Glencore says it will cap its global coal production around current levels as part of a commitment to transitioning to a low-carbon economy.
The move has been described as significant for the coal pricing outlook.
Wood Mackenzie’s research director Prakash Sharma said Glencore was the world’s largest exporter of thermal coal and had a dominant position in the premium thermal coal segment.
“In that regard, capping coal production is significant because prices could remain high amid tighter supplies. Glencore is chasing value over volume,” he said.
“In a 2-degree scenario, premium thermal coal demand is expected to be resilient compared to other coal types. That means companies holding on to high energy thermal coal assets stand to gain and will realise higher prices. Glencore sits comfortably in that space due to its competitive cost position.”
Glencore’s statement this week read, in part;”We recognise climate change science as set out by the United Nations Intergovernmental Panel on Climate Change. We believe that the global response to climate change should pursue twin objectives: both limiting temperatures in line with the goals of Articles 2.1(a) and 4.1 of the Paris Agreement and supporting the United Nations Sustainable Development Goals, including universal access to affordable energy.

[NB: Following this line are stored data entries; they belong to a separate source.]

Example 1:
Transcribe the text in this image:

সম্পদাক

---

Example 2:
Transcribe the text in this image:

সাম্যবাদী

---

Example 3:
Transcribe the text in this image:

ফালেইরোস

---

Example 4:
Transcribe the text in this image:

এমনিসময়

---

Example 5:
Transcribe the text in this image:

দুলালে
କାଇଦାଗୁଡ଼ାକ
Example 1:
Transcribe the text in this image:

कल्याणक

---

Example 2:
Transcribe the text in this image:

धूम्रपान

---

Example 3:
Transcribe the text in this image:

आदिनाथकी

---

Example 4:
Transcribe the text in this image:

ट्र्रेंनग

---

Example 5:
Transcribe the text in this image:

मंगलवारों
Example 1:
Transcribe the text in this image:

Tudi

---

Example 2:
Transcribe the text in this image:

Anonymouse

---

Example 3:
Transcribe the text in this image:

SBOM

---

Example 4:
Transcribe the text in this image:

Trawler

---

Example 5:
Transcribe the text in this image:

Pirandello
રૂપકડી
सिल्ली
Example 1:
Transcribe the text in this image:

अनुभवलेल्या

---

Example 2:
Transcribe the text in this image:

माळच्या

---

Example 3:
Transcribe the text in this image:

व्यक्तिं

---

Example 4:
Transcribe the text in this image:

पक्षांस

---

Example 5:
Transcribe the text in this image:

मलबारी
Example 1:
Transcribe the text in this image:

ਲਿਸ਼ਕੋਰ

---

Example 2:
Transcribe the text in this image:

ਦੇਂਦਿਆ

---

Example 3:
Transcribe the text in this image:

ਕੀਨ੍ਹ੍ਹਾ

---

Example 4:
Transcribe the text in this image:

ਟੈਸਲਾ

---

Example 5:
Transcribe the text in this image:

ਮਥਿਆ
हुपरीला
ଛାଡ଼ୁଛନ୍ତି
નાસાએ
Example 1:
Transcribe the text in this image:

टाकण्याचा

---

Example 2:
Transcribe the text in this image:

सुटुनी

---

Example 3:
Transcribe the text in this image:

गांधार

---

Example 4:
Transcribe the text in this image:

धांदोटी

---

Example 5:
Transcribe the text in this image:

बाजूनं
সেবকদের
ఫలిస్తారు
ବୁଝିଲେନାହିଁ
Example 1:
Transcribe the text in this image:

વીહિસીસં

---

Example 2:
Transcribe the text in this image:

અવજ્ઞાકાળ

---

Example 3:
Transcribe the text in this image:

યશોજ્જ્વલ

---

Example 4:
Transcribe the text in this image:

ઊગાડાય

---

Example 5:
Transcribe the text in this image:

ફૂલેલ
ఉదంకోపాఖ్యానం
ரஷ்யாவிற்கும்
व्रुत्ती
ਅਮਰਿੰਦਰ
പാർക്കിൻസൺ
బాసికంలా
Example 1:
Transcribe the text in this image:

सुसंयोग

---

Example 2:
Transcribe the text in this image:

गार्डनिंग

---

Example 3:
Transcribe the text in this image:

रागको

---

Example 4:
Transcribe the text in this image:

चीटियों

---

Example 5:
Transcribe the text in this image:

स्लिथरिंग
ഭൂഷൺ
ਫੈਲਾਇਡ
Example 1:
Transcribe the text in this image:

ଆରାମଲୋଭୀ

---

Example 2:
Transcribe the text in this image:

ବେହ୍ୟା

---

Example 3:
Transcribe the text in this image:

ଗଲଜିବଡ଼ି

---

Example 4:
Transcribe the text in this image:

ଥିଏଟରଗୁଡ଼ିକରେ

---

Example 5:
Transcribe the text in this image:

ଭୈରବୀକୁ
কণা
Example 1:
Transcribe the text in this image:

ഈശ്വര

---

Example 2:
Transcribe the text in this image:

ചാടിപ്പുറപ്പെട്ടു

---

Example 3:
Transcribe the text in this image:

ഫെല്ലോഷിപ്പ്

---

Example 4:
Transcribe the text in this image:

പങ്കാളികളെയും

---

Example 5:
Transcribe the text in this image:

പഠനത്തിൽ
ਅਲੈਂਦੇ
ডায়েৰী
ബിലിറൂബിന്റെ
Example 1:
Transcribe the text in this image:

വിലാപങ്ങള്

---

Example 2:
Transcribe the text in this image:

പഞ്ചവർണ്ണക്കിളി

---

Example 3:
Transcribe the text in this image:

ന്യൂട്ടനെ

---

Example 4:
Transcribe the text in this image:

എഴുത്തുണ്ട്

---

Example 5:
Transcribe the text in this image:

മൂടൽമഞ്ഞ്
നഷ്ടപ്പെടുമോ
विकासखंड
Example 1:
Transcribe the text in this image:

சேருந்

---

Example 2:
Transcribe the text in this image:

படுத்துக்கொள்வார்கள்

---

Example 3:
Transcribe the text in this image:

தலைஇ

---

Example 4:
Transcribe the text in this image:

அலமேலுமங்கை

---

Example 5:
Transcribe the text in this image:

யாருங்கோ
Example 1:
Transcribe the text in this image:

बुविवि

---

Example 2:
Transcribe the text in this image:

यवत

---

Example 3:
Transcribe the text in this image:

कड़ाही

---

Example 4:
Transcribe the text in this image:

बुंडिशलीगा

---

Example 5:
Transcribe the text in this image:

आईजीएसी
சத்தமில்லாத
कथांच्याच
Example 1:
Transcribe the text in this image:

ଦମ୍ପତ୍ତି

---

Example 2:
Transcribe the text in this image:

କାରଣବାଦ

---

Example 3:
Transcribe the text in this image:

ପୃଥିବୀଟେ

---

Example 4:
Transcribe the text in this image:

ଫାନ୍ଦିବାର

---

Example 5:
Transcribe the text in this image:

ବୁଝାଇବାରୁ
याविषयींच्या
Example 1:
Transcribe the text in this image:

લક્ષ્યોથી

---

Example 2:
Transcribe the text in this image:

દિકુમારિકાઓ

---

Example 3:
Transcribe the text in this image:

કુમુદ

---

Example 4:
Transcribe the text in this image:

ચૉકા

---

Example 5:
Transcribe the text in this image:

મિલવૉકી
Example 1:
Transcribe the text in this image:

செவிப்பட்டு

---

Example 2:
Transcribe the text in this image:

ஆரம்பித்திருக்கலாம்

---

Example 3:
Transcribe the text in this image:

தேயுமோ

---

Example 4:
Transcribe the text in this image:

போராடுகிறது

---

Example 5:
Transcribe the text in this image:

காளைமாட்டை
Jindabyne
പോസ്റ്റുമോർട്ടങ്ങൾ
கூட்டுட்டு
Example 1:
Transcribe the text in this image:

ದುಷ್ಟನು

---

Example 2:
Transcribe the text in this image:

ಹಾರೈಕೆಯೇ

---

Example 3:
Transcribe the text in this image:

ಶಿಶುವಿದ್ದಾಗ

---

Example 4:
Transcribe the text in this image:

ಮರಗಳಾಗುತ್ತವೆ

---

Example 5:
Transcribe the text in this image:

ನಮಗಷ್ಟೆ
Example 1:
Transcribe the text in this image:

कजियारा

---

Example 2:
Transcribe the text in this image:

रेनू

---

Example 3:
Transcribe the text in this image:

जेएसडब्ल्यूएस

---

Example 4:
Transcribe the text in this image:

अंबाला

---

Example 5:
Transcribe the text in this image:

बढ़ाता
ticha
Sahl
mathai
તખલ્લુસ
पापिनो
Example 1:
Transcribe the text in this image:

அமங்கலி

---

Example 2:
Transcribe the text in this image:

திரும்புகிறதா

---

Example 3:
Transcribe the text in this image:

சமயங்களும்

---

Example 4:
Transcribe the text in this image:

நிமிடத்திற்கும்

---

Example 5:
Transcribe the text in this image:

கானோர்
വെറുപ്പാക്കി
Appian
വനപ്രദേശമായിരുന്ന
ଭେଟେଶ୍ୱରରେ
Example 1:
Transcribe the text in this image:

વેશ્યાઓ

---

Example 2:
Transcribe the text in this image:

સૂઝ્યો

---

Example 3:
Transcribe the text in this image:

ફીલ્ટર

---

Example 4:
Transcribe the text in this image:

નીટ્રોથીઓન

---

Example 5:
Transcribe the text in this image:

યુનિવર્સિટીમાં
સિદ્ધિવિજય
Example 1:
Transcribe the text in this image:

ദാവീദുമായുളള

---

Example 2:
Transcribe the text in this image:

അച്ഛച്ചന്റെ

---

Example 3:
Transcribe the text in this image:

“To deliver a strong investment case to our shareholders, we must invest in assets that will be resilient to regulatory, physical and operational risks related to climate change.
“To meet the growing needs of a lower carbon economy, Glencore aims to prioritise its capital investment to grow production of commodities essential to the energy and mobility transition and to limit its coal production capacity broadly to current levels.”
Glencore’s Queensland coal operations include Clermont, Collinsville, Hail Creek, Newlands, Oaky Creek and Rolleston.